It is an unpleasant thing to say, but honesty demands it: The success of this program depends on the addictiveness of the game. Addicts equal revenue.
It is one thing to sequester such gaming to a few large casinos. Most patrons currently have to make a special trip to play, allowing development of a more detached and healthy relationship with gambling; it becomes an irregular, "special day" activity. Consider, then, the difference when instant-gratification gambling becomes an unavoidable aspect of everyday life -- when every corner bar and restaurant has a bank of screens glowing with the promise of a spontaneous payday. Consider the difference when almost every establishment that serves alcohol also provides fast-paced gambling. I shouldn't need to elaborate on the dangers of that combination.

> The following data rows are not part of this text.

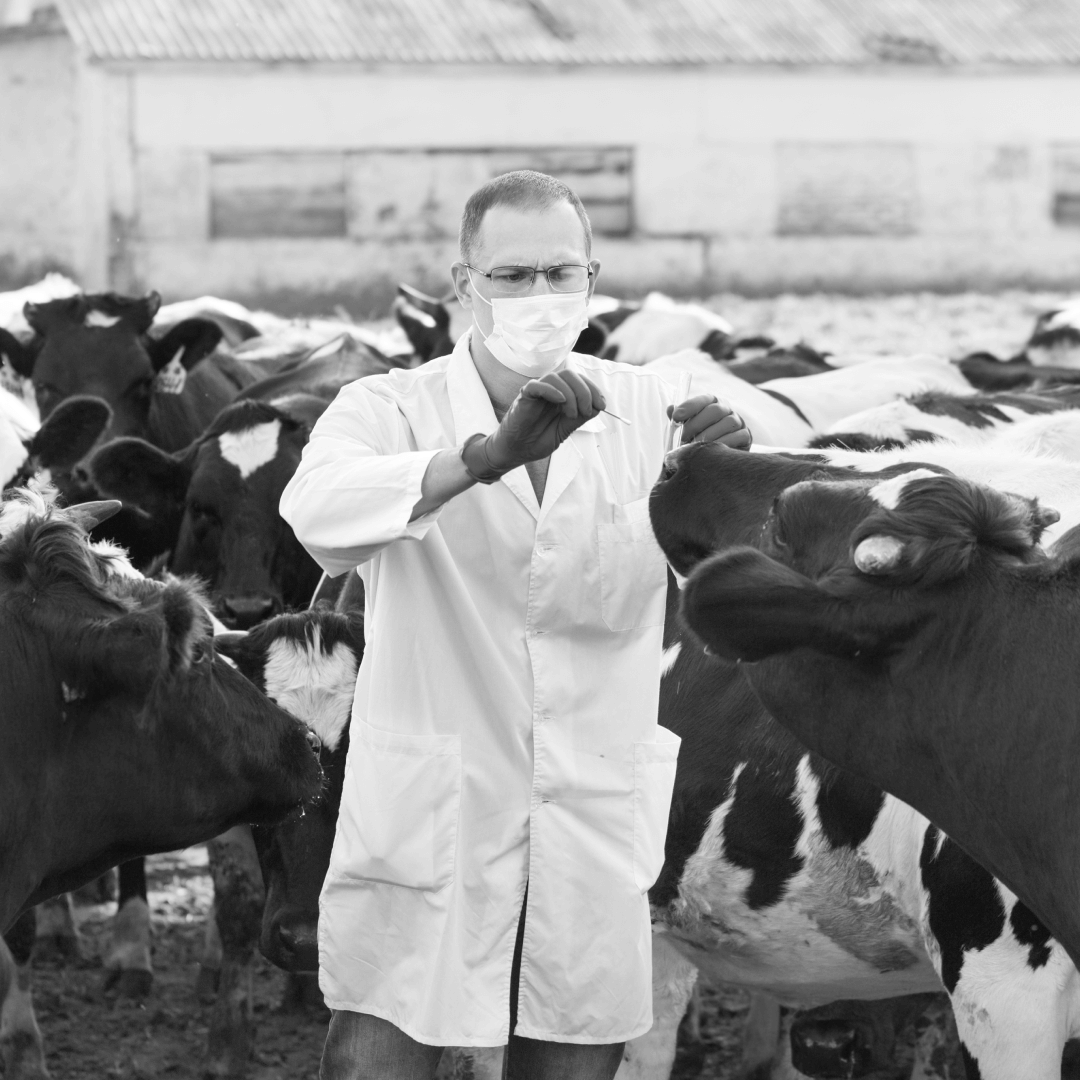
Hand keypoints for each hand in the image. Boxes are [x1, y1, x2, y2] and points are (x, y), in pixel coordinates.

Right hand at [462, 370, 604, 481]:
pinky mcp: (524, 397)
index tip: (602, 405)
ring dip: (570, 394)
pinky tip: (560, 402)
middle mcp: (550, 390)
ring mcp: (537, 392)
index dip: (594, 390)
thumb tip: (599, 405)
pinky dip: (551, 390)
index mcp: (561, 395)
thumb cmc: (538, 439)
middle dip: (585, 391)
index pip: (580, 381)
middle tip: (587, 411)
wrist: (517, 451)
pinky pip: (537, 386)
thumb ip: (581, 417)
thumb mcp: (566, 429)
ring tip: (571, 414)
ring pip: (556, 377)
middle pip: (570, 375)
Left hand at [668, 395, 751, 449]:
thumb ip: (679, 419)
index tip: (676, 417)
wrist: (720, 458)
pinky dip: (723, 444)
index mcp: (712, 403)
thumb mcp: (688, 428)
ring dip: (708, 436)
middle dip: (696, 424)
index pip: (703, 399)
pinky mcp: (746, 436)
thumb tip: (670, 409)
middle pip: (715, 410)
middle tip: (682, 438)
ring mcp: (738, 422)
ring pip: (727, 423)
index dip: (689, 406)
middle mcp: (727, 409)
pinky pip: (736, 437)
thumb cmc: (700, 439)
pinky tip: (711, 452)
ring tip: (695, 448)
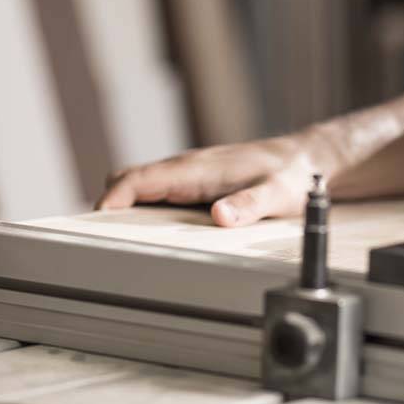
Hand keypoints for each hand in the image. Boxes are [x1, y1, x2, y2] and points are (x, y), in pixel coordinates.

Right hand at [97, 130, 340, 226]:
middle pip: (131, 180)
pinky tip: (151, 237)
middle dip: (109, 204)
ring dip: (125, 208)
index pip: (140, 177)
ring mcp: (190, 176)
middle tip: (97, 239)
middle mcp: (188, 168)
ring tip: (115, 243)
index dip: (114, 197)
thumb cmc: (293, 175)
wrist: (308, 160)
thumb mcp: (276, 193)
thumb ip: (249, 205)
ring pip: (142, 187)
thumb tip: (220, 216)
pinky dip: (143, 210)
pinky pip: (159, 194)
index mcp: (197, 168)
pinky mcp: (197, 185)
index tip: (95, 221)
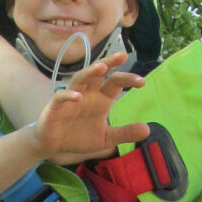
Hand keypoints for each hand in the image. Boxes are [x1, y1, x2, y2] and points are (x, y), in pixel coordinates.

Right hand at [33, 53, 148, 164]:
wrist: (54, 146)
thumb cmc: (79, 137)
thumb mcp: (106, 138)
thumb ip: (125, 133)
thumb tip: (147, 129)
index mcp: (100, 98)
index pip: (116, 83)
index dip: (128, 80)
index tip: (142, 82)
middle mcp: (87, 94)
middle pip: (98, 73)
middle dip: (109, 63)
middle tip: (122, 55)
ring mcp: (71, 98)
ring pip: (80, 79)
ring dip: (89, 72)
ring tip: (101, 67)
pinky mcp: (55, 107)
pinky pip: (61, 97)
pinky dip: (68, 95)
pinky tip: (77, 97)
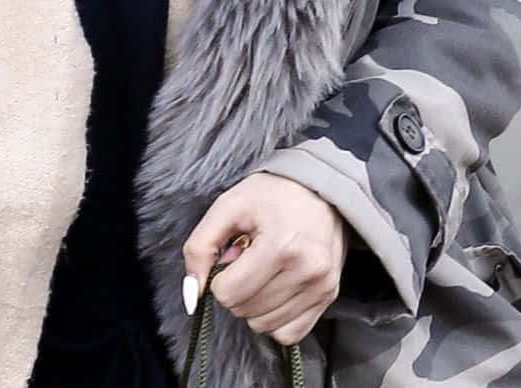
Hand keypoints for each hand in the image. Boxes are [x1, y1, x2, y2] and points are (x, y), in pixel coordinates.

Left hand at [181, 173, 347, 345]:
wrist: (319, 187)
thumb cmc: (273, 194)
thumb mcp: (228, 206)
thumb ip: (200, 247)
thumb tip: (191, 293)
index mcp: (280, 245)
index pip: (229, 293)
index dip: (220, 276)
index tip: (232, 255)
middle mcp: (306, 270)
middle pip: (245, 311)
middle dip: (237, 288)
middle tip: (249, 259)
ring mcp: (321, 286)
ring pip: (265, 326)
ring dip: (254, 304)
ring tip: (264, 270)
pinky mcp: (329, 296)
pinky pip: (290, 333)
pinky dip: (275, 318)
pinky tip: (276, 289)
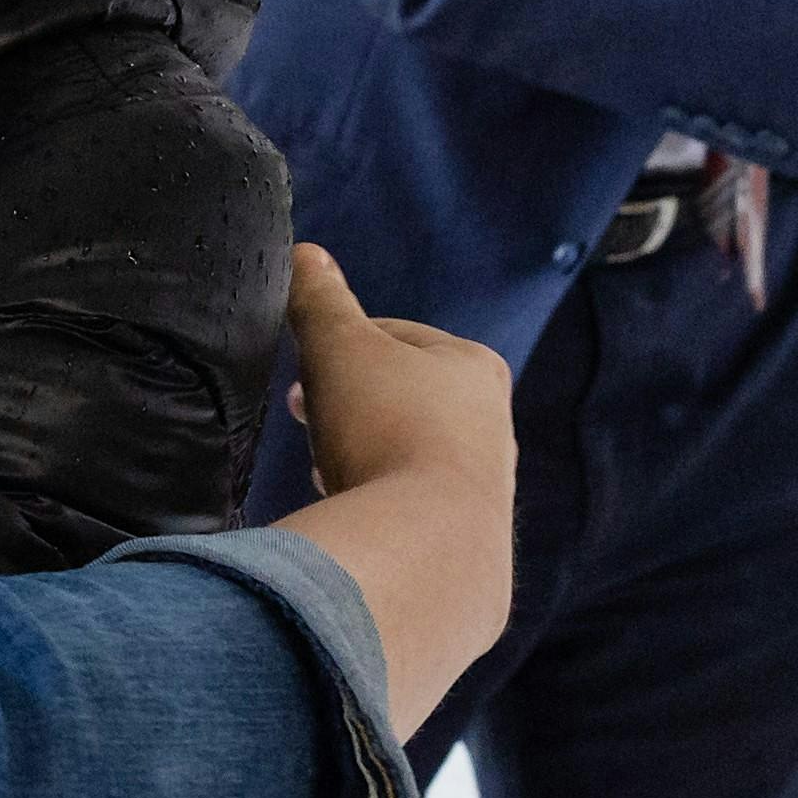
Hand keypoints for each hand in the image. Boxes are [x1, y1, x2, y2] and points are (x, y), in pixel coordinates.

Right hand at [262, 245, 515, 721]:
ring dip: (364, 456)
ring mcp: (486, 486)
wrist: (429, 544)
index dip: (341, 348)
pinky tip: (352, 513)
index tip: (304, 371)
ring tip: (328, 472)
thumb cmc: (387, 429)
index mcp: (474, 365)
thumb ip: (319, 300)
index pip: (396, 337)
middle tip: (307, 420)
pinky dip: (377, 502)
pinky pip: (410, 507)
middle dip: (352, 407)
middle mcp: (494, 424)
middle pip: (404, 400)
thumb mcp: (339, 348)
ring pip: (407, 455)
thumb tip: (304, 253)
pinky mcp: (470, 540)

The lottery proposal, though, is socially corrosive beyond questions of finance and even addiction. This type of gambling is alienating. It isolates the player in a tiny universe, where all that exists is the player, the machine and the fleeting-though-intoxicating thrill of the game. It takes one of the most important of social institutions -- the bar or restaurant -- where communities come together, friendships are made, plans are hatched and disputes are settled (and sometimes commenced), and imposes upon that place a terribly profitable individualistic temptation. It is a temptation -- again, like pornography -- to recede from the world to a domain of private pleasures.
One might argue that nothing is being imposed on these establishments. Though superficially true, few business owners will decline a new source of revenue, especially once competitors have installed the machines. Hopefully, wise barkeeps would recognize that the effects on the atmosphere of the establishment would outweigh the benefits both abstractly and, in the end, financially. But I'm not holding my breath.
The great political consternation over the transparency and legitimacy of the lottery privatization process has obscured substantial questions about the substance of the proposal itself. Video keno is a cynical attempt to cash in on desperation and bad judgment -- bad judgment that the state will be encouraging. It supercharges the lottery, making it into an alienating and intoxicating form of private entertainment (albeit in a public place).
The damage to the common good caused by video keno far outweighs any profits that might accrue to state coffers.